Constitue un usage à titre de raison de commerce toute utilisation du signe distinctif qui se trouve en relation immédiate avec l’activité commerciale, comme par exemple l’emploi d’une enseigne reproduisant le signe en cause, l’inscription de celui-ci sur des papiers d’affaires à l’instar des catalogues, des listes de prix, des prospectus et des cartes de recommandation et l’utilisation du signe dans des répertoires d’adresses ou des annuaires téléphoniques (ATF 131 III 572 ss consid. 3; 103 IV 202 ss consid. 1).

6.8.5 S’agissant de la conclusion n° 5 visant la destruction de divers documents comportant la dénomination «Arthur», la recourante ne fournit aucune motivation, ni devant la Cour de céans, ni d’ailleurs dans sa demande adressée à l’instance cantonale. Il lui appartenait d’indiquer non seulement en quoi l’autorité cantonale avait violé son droit à la marque et sa raison de commerce en ne lui donnant pas gain de cause sur sa conclusion n° 4 (cf. supra), mais également d’expliquer succinctement en quoi la transgression du droit en rapport avec cette dernière conclusion entraîne également la violation du droit en lien avec la conclusion n° 5, la première transgression n’entraînant pas nécessairement la seconde. Cela étant, la motivation de la recourante n’est pas conforme à l’exigence fixée à l’art. 42 LTF.

6.8.6 Quant à la conclusion n° 6, celleci sera admise en lien avec les conclusions nos 2 et 4, dans la mesure déjà indiquée ci-dessus (cf. consid. 6.8.1).

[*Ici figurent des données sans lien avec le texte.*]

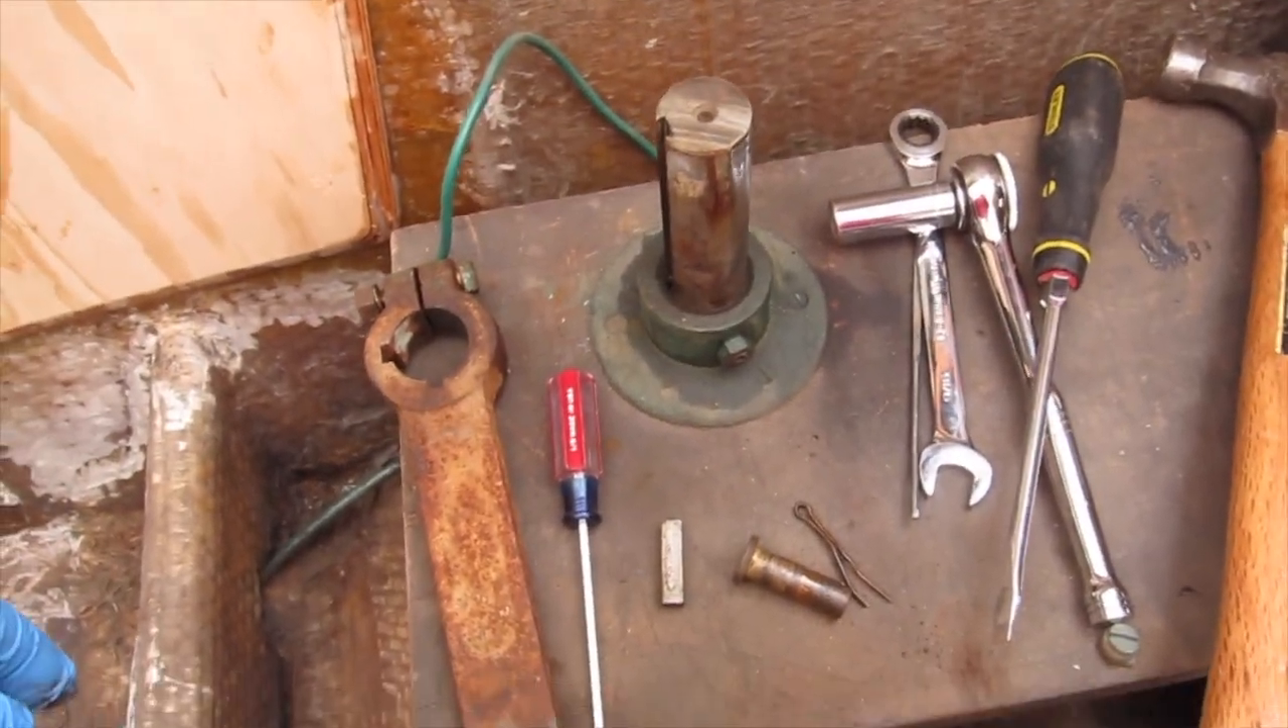I still have to take this collar off.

6.8.7 En ce qui concerne la conclusion n° 7, la recourante (demanderesse) avait soumis aux juges cantonaux des conclusions visant à faire constater l’atteinte subie par elle (cf. supra consid. 6.8.2) et à en faire connaître l’existence au public par la publication du jugement. La Cour de justice s’est dispensée d’examiner les conditions d’admissibilité de l’action en publication au motif – erroné – que la demanderesse ne pouvait plus faire valoir son droit exclusif à sa raison de commerce, en raison de la péremption. Le TF ne peut pas faire l’économie de pareil examen. Etant en mesure d’y procéder sur la base du dossier qui lui a été soumis, il le fera lui-même plutôt que de renvoyer le dossier aux premiers juges à cet effet et d’ajourner d’autant le règlement du différend.

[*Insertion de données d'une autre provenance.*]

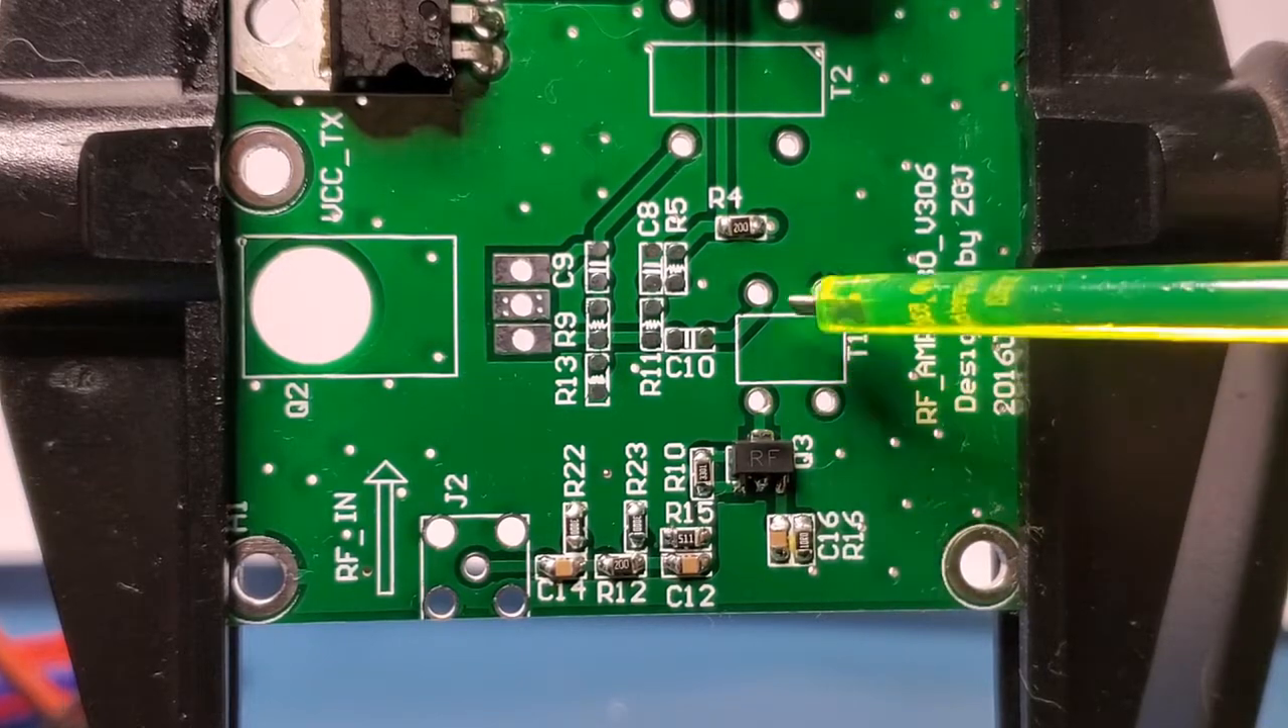So there's that transistor. I haven't put in T1 yet, so I'll do that shortly.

Il résulte du dossier que, si les deux sociétés en litige sont actives toutes deux à Genève, leurs activités effectives se distinguent nettement et que leurs clientèles sont différentes. Il en ressort également que, dans le milieu professionnel concerné, quelques intervenants (avant tout les personnes ayant personnellement collaboré avec les administrateurs de la demanderesse ou travaillé pour elle) ont imaginé un lien entre les parties, mais ont été informés par les «gens du métier» que tel n’était pas le cas (arrêt entrepris let. D.e). D’autres acteurs de ce milieu ont écarté tout risque de confusion, ignorant même que la demanderesse organisait des spectacles (arrêt entrepris let. D.f).

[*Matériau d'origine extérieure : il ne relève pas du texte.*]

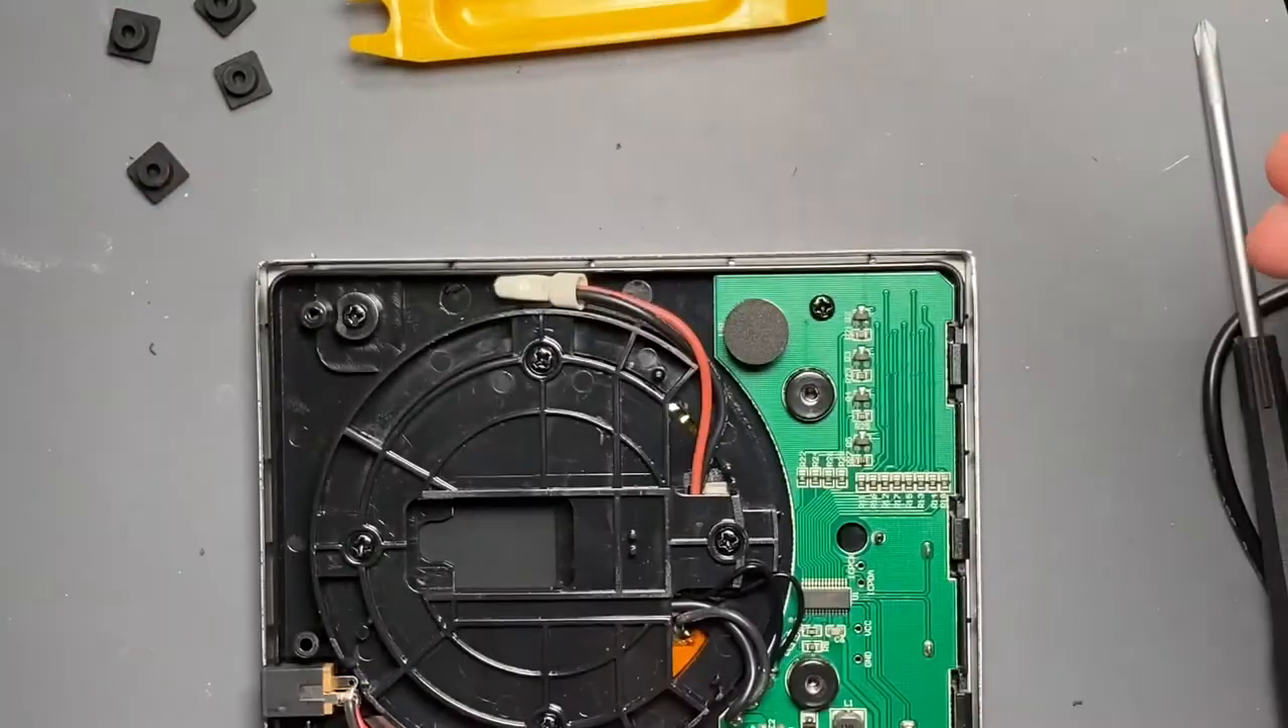So that's the back panel off.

La publication du jugement suppose que la victime de l’atteinte ait eu au moment du jugement un intérêt digne de protection à ce qu’elle soit ordonnée par le juge (Killias, 68). La publication doit contribuer à dissiper le trouble que l’auteur a propagé dans les cercles intéressés (ATF 81 II 467 ss consid. 5). Il n’y a pas d’intérêt digne de protection si l’atteinte n’a entraîné que très peu de confusion dans le public, ou n’a pas été remarquée dans les milieux professionnels ou dans le public (Killias, 68 s.). Autrement dit, il doit exister des incertitudes persistantes dans le public qu’il s’agit de lever (cf. ATF 115 II 474 ss consid. 4).

Tel n’est pas le cas ici. Il n’est à tout le moins pas démontré que l’intérêt du public à voir l’arrêt publié existerait. Il s’agit pourtant là d’une condition à laquelle est subordonnée la publication du jugement (TF du 2 mai 2003, 4C.375/2002, consid. 4.1 non publié in ATF 129 III 426).

La conclusion n° 7 doit être rejetée.